====== Exercise input ======

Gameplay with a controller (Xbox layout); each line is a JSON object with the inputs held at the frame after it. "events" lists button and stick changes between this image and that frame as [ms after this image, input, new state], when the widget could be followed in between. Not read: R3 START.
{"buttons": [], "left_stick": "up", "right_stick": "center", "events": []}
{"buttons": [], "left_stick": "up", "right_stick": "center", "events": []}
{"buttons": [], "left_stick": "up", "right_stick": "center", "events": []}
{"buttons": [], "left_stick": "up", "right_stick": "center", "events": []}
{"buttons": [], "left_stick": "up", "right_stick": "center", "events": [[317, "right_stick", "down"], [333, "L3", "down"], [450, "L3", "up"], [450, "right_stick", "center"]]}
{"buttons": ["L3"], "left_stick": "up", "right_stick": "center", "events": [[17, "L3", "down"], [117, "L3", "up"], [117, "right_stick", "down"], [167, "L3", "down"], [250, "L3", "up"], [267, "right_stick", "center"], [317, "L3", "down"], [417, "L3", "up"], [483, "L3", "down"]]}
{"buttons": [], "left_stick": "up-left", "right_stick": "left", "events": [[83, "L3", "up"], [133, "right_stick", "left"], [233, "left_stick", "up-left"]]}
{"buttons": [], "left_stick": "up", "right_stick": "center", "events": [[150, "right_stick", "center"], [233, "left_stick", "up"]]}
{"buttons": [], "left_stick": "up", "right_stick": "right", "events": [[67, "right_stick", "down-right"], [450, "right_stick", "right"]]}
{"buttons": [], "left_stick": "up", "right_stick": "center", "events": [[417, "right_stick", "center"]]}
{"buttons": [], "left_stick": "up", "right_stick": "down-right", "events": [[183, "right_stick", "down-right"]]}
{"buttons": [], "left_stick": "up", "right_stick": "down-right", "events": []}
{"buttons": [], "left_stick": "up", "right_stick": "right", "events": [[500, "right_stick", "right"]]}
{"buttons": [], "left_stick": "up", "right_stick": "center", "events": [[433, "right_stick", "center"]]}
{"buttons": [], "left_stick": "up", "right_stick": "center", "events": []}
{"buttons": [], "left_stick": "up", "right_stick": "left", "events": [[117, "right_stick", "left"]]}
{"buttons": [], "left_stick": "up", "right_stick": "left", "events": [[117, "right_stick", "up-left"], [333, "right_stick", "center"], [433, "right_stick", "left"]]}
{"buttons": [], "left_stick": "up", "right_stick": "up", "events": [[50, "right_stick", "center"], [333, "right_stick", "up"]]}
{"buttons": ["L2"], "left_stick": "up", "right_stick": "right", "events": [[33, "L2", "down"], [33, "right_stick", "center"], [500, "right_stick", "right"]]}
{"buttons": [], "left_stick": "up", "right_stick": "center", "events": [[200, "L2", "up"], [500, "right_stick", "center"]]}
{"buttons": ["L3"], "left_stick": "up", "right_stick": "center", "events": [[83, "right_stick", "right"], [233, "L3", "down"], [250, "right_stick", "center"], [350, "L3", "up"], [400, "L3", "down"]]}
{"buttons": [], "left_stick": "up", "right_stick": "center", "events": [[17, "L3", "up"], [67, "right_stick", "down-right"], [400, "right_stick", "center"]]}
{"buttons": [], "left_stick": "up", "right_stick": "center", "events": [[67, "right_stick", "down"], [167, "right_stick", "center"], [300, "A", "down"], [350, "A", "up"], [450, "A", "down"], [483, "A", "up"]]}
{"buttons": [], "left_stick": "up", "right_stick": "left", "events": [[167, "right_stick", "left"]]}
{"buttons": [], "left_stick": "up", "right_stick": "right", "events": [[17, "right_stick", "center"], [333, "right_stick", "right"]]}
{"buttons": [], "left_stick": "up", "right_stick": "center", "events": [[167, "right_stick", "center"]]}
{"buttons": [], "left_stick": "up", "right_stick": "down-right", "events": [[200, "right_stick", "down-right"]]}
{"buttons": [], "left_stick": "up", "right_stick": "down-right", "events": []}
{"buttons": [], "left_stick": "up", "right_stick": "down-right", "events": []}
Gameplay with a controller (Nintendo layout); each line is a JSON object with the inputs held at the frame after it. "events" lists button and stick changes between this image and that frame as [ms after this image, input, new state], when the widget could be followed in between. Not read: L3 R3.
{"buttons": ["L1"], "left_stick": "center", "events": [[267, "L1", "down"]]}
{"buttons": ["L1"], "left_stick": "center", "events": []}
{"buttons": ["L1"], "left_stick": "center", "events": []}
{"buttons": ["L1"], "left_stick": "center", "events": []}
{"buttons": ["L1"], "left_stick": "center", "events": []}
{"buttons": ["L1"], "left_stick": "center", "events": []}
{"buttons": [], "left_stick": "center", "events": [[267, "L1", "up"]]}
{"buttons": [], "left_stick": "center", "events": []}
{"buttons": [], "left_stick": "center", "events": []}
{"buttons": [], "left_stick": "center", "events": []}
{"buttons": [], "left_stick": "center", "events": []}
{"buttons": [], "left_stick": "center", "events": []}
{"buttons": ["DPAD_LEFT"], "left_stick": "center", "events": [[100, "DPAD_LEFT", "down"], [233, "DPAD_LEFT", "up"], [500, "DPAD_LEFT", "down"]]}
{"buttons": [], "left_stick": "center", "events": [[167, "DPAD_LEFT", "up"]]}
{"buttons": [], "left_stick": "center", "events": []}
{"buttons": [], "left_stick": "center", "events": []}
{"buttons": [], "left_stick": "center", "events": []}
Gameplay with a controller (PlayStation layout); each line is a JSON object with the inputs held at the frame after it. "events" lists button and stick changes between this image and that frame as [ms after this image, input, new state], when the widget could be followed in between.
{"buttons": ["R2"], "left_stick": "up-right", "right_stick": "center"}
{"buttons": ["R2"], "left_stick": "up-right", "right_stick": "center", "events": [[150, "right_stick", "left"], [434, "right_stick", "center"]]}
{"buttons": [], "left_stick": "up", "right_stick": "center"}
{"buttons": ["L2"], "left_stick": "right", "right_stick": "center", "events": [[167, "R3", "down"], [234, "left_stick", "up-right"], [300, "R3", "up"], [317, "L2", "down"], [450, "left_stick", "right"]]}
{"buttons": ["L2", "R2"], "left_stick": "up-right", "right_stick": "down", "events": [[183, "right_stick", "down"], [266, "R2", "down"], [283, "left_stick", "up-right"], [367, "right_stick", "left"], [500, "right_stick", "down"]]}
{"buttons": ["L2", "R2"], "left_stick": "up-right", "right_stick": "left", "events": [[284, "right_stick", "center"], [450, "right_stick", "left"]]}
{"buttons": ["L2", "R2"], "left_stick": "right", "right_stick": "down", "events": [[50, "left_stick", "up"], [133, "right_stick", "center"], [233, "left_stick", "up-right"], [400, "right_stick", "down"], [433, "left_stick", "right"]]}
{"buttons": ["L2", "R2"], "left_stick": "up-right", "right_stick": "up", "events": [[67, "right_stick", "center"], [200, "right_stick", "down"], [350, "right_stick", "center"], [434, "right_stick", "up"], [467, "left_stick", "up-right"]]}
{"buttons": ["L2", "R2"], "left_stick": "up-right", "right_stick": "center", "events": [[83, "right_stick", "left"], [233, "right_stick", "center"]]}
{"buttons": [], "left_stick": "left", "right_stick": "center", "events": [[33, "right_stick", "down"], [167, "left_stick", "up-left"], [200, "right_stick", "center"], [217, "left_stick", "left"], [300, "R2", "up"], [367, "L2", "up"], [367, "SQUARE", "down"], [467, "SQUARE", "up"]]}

======

▶ [Exercise directions]
Character for character, output the whole material above.

▶ [Solution for this task]
Gameplay with a controller (Xbox layout); each line is a JSON object with the inputs held at the frame after it. "events" lists button and stick changes between this image and that frame as [ms after this image, input, new state], when the widget could be followed in between. Not read: R3 START.
{"buttons": [], "left_stick": "up", "right_stick": "center", "events": []}
{"buttons": [], "left_stick": "up", "right_stick": "center", "events": []}
{"buttons": [], "left_stick": "up", "right_stick": "center", "events": []}
{"buttons": [], "left_stick": "up", "right_stick": "center", "events": []}
{"buttons": [], "left_stick": "up", "right_stick": "center", "events": [[317, "right_stick", "down"], [333, "L3", "down"], [450, "L3", "up"], [450, "right_stick", "center"]]}
{"buttons": ["L3"], "left_stick": "up", "right_stick": "center", "events": [[17, "L3", "down"], [117, "L3", "up"], [117, "right_stick", "down"], [167, "L3", "down"], [250, "L3", "up"], [267, "right_stick", "center"], [317, "L3", "down"], [417, "L3", "up"], [483, "L3", "down"]]}
{"buttons": [], "left_stick": "up-left", "right_stick": "left", "events": [[83, "L3", "up"], [133, "right_stick", "left"], [233, "left_stick", "up-left"]]}
{"buttons": [], "left_stick": "up", "right_stick": "center", "events": [[150, "right_stick", "center"], [233, "left_stick", "up"]]}
{"buttons": [], "left_stick": "up", "right_stick": "right", "events": [[67, "right_stick", "down-right"], [450, "right_stick", "right"]]}
{"buttons": [], "left_stick": "up", "right_stick": "center", "events": [[417, "right_stick", "center"]]}
{"buttons": [], "left_stick": "up", "right_stick": "down-right", "events": [[183, "right_stick", "down-right"]]}
{"buttons": [], "left_stick": "up", "right_stick": "down-right", "events": []}
{"buttons": [], "left_stick": "up", "right_stick": "right", "events": [[500, "right_stick", "right"]]}
{"buttons": [], "left_stick": "up", "right_stick": "center", "events": [[433, "right_stick", "center"]]}
{"buttons": [], "left_stick": "up", "right_stick": "center", "events": []}
{"buttons": [], "left_stick": "up", "right_stick": "left", "events": [[117, "right_stick", "left"]]}
{"buttons": [], "left_stick": "up", "right_stick": "left", "events": [[117, "right_stick", "up-left"], [333, "right_stick", "center"], [433, "right_stick", "left"]]}
{"buttons": [], "left_stick": "up", "right_stick": "up", "events": [[50, "right_stick", "center"], [333, "right_stick", "up"]]}
{"buttons": ["L2"], "left_stick": "up", "right_stick": "right", "events": [[33, "L2", "down"], [33, "right_stick", "center"], [500, "right_stick", "right"]]}
{"buttons": [], "left_stick": "up", "right_stick": "center", "events": [[200, "L2", "up"], [500, "right_stick", "center"]]}
{"buttons": ["L3"], "left_stick": "up", "right_stick": "center", "events": [[83, "right_stick", "right"], [233, "L3", "down"], [250, "right_stick", "center"], [350, "L3", "up"], [400, "L3", "down"]]}
{"buttons": [], "left_stick": "up", "right_stick": "center", "events": [[17, "L3", "up"], [67, "right_stick", "down-right"], [400, "right_stick", "center"]]}
{"buttons": [], "left_stick": "up", "right_stick": "center", "events": [[67, "right_stick", "down"], [167, "right_stick", "center"], [300, "A", "down"], [350, "A", "up"], [450, "A", "down"], [483, "A", "up"]]}
{"buttons": [], "left_stick": "up", "right_stick": "left", "events": [[167, "right_stick", "left"]]}
{"buttons": [], "left_stick": "up", "right_stick": "right", "events": [[17, "right_stick", "center"], [333, "right_stick", "right"]]}
{"buttons": [], "left_stick": "up", "right_stick": "center", "events": [[167, "right_stick", "center"]]}
{"buttons": [], "left_stick": "up", "right_stick": "down-right", "events": [[200, "right_stick", "down-right"]]}
{"buttons": [], "left_stick": "up", "right_stick": "down-right", "events": []}
{"buttons": [], "left_stick": "up", "right_stick": "down-right", "events": []}
Gameplay with a controller (Nintendo layout); each line is a JSON object with the inputs held at the frame after it. "events" lists button and stick changes between this image and that frame as [ms after this image, input, new state], when the widget could be followed in between. Not read: L3 R3.
{"buttons": ["L1"], "left_stick": "center", "events": [[267, "L1", "down"]]}
{"buttons": ["L1"], "left_stick": "center", "events": []}
{"buttons": ["L1"], "left_stick": "center", "events": []}
{"buttons": ["L1"], "left_stick": "center", "events": []}
{"buttons": ["L1"], "left_stick": "center", "events": []}
{"buttons": ["L1"], "left_stick": "center", "events": []}
{"buttons": [], "left_stick": "center", "events": [[267, "L1", "up"]]}
{"buttons": [], "left_stick": "center", "events": []}
{"buttons": [], "left_stick": "center", "events": []}
{"buttons": [], "left_stick": "center", "events": []}
{"buttons": [], "left_stick": "center", "events": []}
{"buttons": [], "left_stick": "center", "events": []}
{"buttons": ["DPAD_LEFT"], "left_stick": "center", "events": [[100, "DPAD_LEFT", "down"], [233, "DPAD_LEFT", "up"], [500, "DPAD_LEFT", "down"]]}
{"buttons": [], "left_stick": "center", "events": [[167, "DPAD_LEFT", "up"]]}
{"buttons": [], "left_stick": "center", "events": []}
{"buttons": [], "left_stick": "center", "events": []}
{"buttons": [], "left_stick": "center", "events": []}
Gameplay with a controller (PlayStation layout); each line is a JSON object with the inputs held at the frame after it. "events" lists button and stick changes between this image and that frame as [ms after this image, input, new state], when the widget could be followed in between.
{"buttons": ["R2"], "left_stick": "up-right", "right_stick": "center"}
{"buttons": ["R2"], "left_stick": "up-right", "right_stick": "center", "events": [[150, "right_stick", "left"], [434, "right_stick", "center"]]}
{"buttons": [], "left_stick": "up", "right_stick": "center"}
{"buttons": ["L2"], "left_stick": "right", "right_stick": "center", "events": [[167, "R3", "down"], [234, "left_stick", "up-right"], [300, "R3", "up"], [317, "L2", "down"], [450, "left_stick", "right"]]}
{"buttons": ["L2", "R2"], "left_stick": "up-right", "right_stick": "down", "events": [[183, "right_stick", "down"], [266, "R2", "down"], [283, "left_stick", "up-right"], [367, "right_stick", "left"], [500, "right_stick", "down"]]}
{"buttons": ["L2", "R2"], "left_stick": "up-right", "right_stick": "left", "events": [[284, "right_stick", "center"], [450, "right_stick", "left"]]}
{"buttons": ["L2", "R2"], "left_stick": "right", "right_stick": "down", "events": [[50, "left_stick", "up"], [133, "right_stick", "center"], [233, "left_stick", "up-right"], [400, "right_stick", "down"], [433, "left_stick", "right"]]}
{"buttons": ["L2", "R2"], "left_stick": "up-right", "right_stick": "up", "events": [[67, "right_stick", "center"], [200, "right_stick", "down"], [350, "right_stick", "center"], [434, "right_stick", "up"], [467, "left_stick", "up-right"]]}
{"buttons": ["L2", "R2"], "left_stick": "up-right", "right_stick": "center", "events": [[83, "right_stick", "left"], [233, "right_stick", "center"]]}
{"buttons": [], "left_stick": "left", "right_stick": "center", "events": [[33, "right_stick", "down"], [167, "left_stick", "up-left"], [200, "right_stick", "center"], [217, "left_stick", "left"], [300, "R2", "up"], [367, "L2", "up"], [367, "SQUARE", "down"], [467, "SQUARE", "up"]]}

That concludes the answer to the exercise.